Data listing START

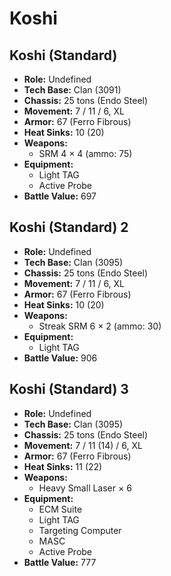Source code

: # Koshi
## Koshi (Standard)
- **Role:** Undefined
- **Tech Base:** Clan (3091)
- **Chassis:** 25 tons (Endo Steel)
- **Movement:** 7 / 11 / 6, XL
- **Armor:** 67 (Ferro Fibrous)
- **Heat Sinks:** 10 (20)
- **Weapons:**
  - SRM 4 × 4 (ammo: 75)
- **Equipment:**
  - Light TAG
  - Active Probe
- **Battle Value:** 697

## Koshi (Standard) 2
- **Role:** Undefined
- **Tech Base:** Clan (3095)
- **Chassis:** 25 tons (Endo Steel)
- **Movement:** 7 / 11 / 6, XL
- **Armor:** 67 (Ferro Fibrous)
- **Heat Sinks:** 10 (20)
- **Weapons:**
  - Streak SRM 6 × 2 (ammo: 30)
- **Equipment:**
  - Light TAG
- **Battle Value:** 906

## Koshi (Standard) 3
- **Role:** Undefined
- **Tech Base:** Clan (3095)
- **Chassis:** 25 tons (Endo Steel)
- **Movement:** 7 / 11 (14) / 6, XL
- **Armor:** 67 (Ferro Fibrous)
- **Heat Sinks:** 11 (22)
- **Weapons:**
  - Heavy Small Laser × 6
- **Equipment:**
  - ECM Suite
  - Light TAG
  - Targeting Computer
  - MASC
  - Active Probe
- **Battle Value:** 777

Data listing END

## [Required work]
Can you edit the data above, replacing every "Undefined" with "Unassigned" and changing nothing else? Omit the images from your answer.

## [Answer to the exercise]
Source code

: # Koshi
## Koshi (Standard)
- **Role:** Unassigned
- **Tech Base:** Clan (3091)
- **Chassis:** 25 tons (Endo Steel)
- **Movement:** 7 / 11 / 6, XL
- **Armor:** 67 (Ferro Fibrous)
- **Heat Sinks:** 10 (20)
- **Weapons:**
  - SRM 4 × 4 (ammo: 75)
- **Equipment:**
  - Light TAG
  - Active Probe
- **Battle Value:** 697

## Koshi (Standard) 2
- **Role:** Unassigned
- **Tech Base:** Clan (3095)
- **Chassis:** 25 tons (Endo Steel)
- **Movement:** 7 / 11 / 6, XL
- **Armor:** 67 (Ferro Fibrous)
- **Heat Sinks:** 10 (20)
- **Weapons:**
  - Streak SRM 6 × 2 (ammo: 30)
- **Equipment:**
  - Light TAG
- **Battle Value:** 906

## Koshi (Standard) 3
- **Role:** Unassigned
- **Tech Base:** Clan (3095)
- **Chassis:** 25 tons (Endo Steel)
- **Movement:** 7 / 11 (14) / 6, XL
- **Armor:** 67 (Ferro Fibrous)
- **Heat Sinks:** 11 (22)
- **Weapons:**
  - Heavy Small Laser × 6
- **Equipment:**
  - ECM Suite
  - Light TAG
  - Targeting Computer
  - MASC
  - Active Probe
- **Battle Value:** 777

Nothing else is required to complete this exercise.